New HIV diagnoses ticked up in New York City in 2024, unsettling public-health experts who had grown used to years of steady declines. The city recorded 1,791 new cases last year, a 5.4% rise from 2023, and the increase is landing just as key federal dollars for HIV prevention and treatment are on the chopping block.
According to the New York City Health Department, its 2024 HIV Surveillance Annual Report shows 1,791 people were newly diagnosed with HIV in 2024, a 5.4% bump over the previous year. The department also estimates that new infections rose by roughly 17% during the same period, a shift officials say could mark a stall in the city’s long-running push to end the epidemic at the very moment federal support for testing, treatment and prevention is under threat.
City Officials Say Gains Are Flatlining
Acting Health Commissioner Dr. Michelle Morse said the city has "made immense progress" over the past three decades but warned that "this progress has stalled" as new diagnoses climb and federal budget proposals put prevention programs at risk, according to the New York City Health Department. The report underscores that social drivers such as housing instability and lack of insurance continue to shape who is most at risk of contracting HIV.
Experts Push For Testing And Prevention Blitz
Doug Wirth, president and CEO of AmidaCare, spoke with NY1 anchor Shannan Ferry about how New York can drive those numbers back down. Their conversation zeroed in on the need for coordinated outreach and support tailored to people who are not currently in care, with an emphasis on making it easier to get tested, start treatment and stay connected to services.

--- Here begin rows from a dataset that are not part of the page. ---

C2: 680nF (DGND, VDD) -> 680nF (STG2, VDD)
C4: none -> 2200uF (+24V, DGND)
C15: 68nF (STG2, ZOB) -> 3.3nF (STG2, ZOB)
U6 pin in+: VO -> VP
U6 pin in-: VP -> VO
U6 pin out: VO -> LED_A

Who Is Getting Hit Hardest
Public-health analyses show the burden is falling most heavily on Black and Latino New Yorkers and residents of high-poverty neighborhoods: roughly 44% of new diagnoses were among Black New Yorkers and 41% among Latino New Yorkers, while about 42% of people newly diagnosed lived in high- or very-high-poverty ZIP codes, according to Healthbeat. Analysts also point to pandemic-era disruptions in HIV testing, uneven access to PrEP, and basic needs like housing and insurance coverage as likely contributors. They warn that proposed federal cuts could strip more than $41 million in prevention funding from the city.

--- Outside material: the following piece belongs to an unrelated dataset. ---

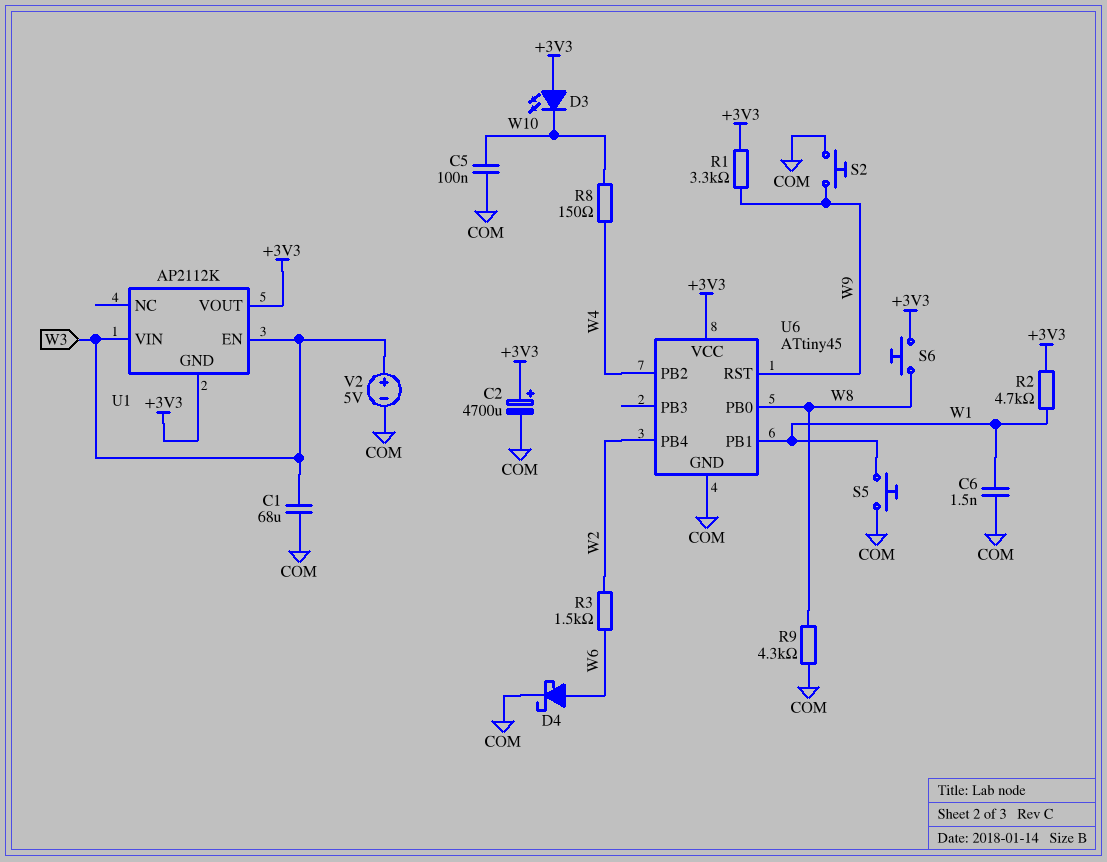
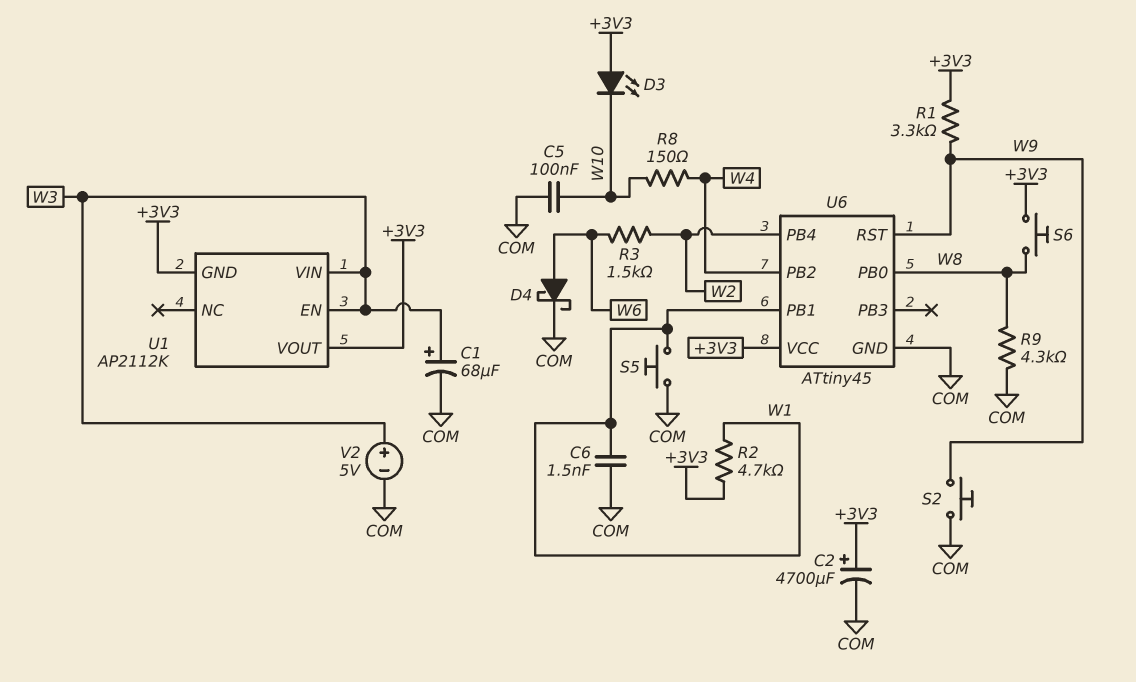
C1: 68uF (COM, W3) -> 68uF (plus W3, minus COM)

What Advocates Say Needs To Happen Now
City officials and community groups say reversing the rise will require a full-court press: expanding low-barrier testing, broadening access to PrEP, offering same-day treatment starts and investing in housing and insurance support so people can stay consistently in care. With federal money hanging in the balance, advocates are urging both local and federal leaders to protect prevention programs and shore up the services they say are essential to keeping New Yorkers healthy.